My trail running races in 2019 have brought lots of a-ha moments, gratitude, and wonderful memories. Looking back, I realise I’ve learned a lot.
Some were things that I already knew that just got extra proof. Others were experiences that I had to go through to find out what motivates me as a trail runner, what makes me run faster, enjoy the trails more, and reminded myself why I love this sport.
Here are just 10 things I’ve learned from racing in trail competitions in 2019.
It’s not over until the finish line
I learn this lesson again and again, but this year I’ve had some surprises. The first one was winning Brasov Marathon after being on the second position for most of the race. And then, there was Grossglockner Ultra Trail, where I had to give my best until the very last second,
Energy works in mysterious ways
Because I mentioned Grossglockner, that race finished with a few kilometers on asphalt, in the sun, and the heat felt horrible. People were saying it was actually not that hot, but as I was approaching the finish line I felt sluggish.
Until I saw Andrei waiting for me at a corner, telling me that the next girl was just 400m behind me, according to the live tracking app. It turned out there was still some energy left in my legs and I could still sprint to a first place.
Don’t race in the heat
I’m going to do my best to avoid races in the heat next year. It seems that for 2019, the races that I loved the most had snow, rain, hail, and mud (Brasov Marathon, Transylvania 50k, Limone Extreme Skyrace), while the ones where I suffered the most had hot sunny weather.
Might be a side effect of moving to the mountains.
Performance based self worth
It was almost the end of the season and I went out for a speed training session, the last one before a race. It didn’t go as planned and I noticed I was extremely down and pissed off about it. At the same time, I was noticing my feelings, thinking “what the hell is happening? Am I angry because I had one bad training day?”. And the answer was yes.
It was the first time that I had such a clear episode of performance based self worth – considering I’m only as good as my training is. It only lasted for a few hours and I’m kind of glad it happened, because I could watch it, notice my thoughts, and see myself going into and out of it. Plus, it reminded me of so many reasons why I should have a better opinion of myself 😛
Having a team is priceless
It’s been a long crazy season, but what brought some truly amazing experiences was having a team.
Roadtrips with Datacor Running Team for races abroad or in Romania, running the competitions that team mates loved and recommended, seeing how much effort they put in when they volunteer for a race or help organize it, showing our favourite trails to one another, rooting for one another when we competed – these were the highlights of the racing year.
How to cope with injury
Two years ago, when I had my first ankle sprain, I went through a really bad time. It kept me away from running for 6 months.
This year I’ve had two injuries, one from skiing (trying to learn) and the second was another ankle sprain, of the only good ankle I had left. I learned so much from my first experience that this time I knew what to do and what not to do, how to cope with it, how much to let it rest, how to include some training, and basically how to accept and do my best to get over it.
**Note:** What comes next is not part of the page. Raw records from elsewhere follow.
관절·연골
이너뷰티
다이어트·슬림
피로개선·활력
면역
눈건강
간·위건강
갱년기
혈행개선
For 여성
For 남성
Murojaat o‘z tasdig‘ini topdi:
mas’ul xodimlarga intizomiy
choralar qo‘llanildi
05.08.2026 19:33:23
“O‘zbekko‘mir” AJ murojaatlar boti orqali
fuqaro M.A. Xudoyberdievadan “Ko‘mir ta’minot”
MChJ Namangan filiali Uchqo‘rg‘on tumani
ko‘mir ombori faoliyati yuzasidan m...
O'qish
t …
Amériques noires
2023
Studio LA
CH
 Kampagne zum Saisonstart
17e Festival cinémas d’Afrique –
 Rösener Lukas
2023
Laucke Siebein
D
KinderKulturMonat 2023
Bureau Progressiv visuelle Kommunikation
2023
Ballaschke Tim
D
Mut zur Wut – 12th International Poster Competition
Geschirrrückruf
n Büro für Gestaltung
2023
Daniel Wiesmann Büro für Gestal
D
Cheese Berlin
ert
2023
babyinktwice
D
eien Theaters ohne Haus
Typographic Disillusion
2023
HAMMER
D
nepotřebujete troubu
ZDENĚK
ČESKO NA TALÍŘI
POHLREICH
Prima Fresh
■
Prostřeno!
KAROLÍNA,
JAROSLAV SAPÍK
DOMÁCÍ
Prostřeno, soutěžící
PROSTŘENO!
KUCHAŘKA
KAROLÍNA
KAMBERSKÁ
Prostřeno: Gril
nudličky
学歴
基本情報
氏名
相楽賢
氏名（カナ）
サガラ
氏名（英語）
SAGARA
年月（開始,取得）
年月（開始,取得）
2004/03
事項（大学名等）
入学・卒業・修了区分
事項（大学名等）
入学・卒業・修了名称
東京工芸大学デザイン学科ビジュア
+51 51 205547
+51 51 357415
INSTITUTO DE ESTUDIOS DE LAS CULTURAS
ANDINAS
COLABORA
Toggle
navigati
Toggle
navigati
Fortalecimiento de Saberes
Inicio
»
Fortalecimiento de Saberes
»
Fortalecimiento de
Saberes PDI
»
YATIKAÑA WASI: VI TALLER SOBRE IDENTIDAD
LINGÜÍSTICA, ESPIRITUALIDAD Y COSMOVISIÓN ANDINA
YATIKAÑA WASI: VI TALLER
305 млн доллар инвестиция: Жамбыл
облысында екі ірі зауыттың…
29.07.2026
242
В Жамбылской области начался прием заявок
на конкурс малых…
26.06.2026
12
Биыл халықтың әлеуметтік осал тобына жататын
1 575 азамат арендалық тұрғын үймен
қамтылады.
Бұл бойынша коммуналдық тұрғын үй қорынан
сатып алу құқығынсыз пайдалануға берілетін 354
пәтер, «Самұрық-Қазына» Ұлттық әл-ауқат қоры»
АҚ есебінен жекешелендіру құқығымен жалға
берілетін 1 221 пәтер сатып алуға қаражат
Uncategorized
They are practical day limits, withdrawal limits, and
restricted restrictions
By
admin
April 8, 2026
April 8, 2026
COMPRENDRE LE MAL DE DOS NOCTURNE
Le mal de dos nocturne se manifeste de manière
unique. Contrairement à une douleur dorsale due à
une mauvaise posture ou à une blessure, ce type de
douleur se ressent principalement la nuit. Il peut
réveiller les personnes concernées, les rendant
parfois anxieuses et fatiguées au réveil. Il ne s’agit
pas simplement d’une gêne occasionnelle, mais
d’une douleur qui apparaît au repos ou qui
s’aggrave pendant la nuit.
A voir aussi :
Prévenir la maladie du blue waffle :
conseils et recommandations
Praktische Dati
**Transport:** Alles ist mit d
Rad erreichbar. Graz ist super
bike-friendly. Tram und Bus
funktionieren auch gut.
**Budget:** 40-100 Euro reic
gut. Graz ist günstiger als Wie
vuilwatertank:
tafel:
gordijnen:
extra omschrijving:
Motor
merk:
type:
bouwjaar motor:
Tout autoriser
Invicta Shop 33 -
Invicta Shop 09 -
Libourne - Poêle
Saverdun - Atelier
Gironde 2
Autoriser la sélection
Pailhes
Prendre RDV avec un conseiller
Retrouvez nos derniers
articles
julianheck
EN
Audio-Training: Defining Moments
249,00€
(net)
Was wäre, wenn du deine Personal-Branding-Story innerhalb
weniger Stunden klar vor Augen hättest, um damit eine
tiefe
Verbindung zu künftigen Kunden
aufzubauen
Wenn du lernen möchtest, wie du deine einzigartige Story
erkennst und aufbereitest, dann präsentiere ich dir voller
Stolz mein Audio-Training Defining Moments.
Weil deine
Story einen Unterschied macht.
Pro tip: always ask the most experienced runners you have around about what they did when they were injured. It will save you lots of time, energy, and wasted money on therapists or doctors.
In the first half of 2019 I got coached by one of the runners that I admire the most, Denisa Dragomir. She made me do what I knew I had to do, but had been elegantly avoiding – speed work.
It’s how I learned on myself that good speed on flat has a huge impact in mountain running speed. And that I can do all the easy 10k mountain runs that I want, they won’t help improve my marathon times as much as some speed sessions will.
Our sport is growing
Trail running is a sport that is getting bigger every year. I’ve never seen so many people at trail races as I have this year.
There are new competitions every weekend and results are getting better. A lot of people are starting to become professional trail runners (some of them coming from a flat racing background, bringing their speed), and it’s pretty common now to see amateurs that work with coaches, brands sponsoring runners, as well as lots of new people joining this sport. Plus, as a food coach, I get more and more requests from clients whose main objective is eating better for running performance.
My heart just explodes when I see friends that I honestly thought would never start running, join running groups and stick to a habit of doing a few runs a week. We need more of them for so many reasons.
Performance vs adventure
Going on a bike ride on a beautiful mountain road or doing an epic hike on new peaks sound like amazing plans. Unless you have a race coming up in a few days.
Choosing between adventure and keeping your legs rested is a tough one. This year I’ve had races where I saved my energy, missing out on some fun, and races that I kind of sacrificed. Sometimes and some people can have both, but for me most time it’s a choice I have to make.
Changing our state helps change our entire energy. That’s why the best times I’ve had in races this year were moments when I could switch from Pain to Play.
Taking a moment to enjoy a beautiful view at the end of an exhausting climb, letting my legs fly free from rock to rock on a fast downhill, taking hits right in the face from pine tree branches and laughing about it, climbing through mud slides and finishing races with dirt all over me.
Those are just some of the precious memories I made this year in trail races and they all happened when I went into Play mode.
So my plan for 2020 is to play even more. What’s yours?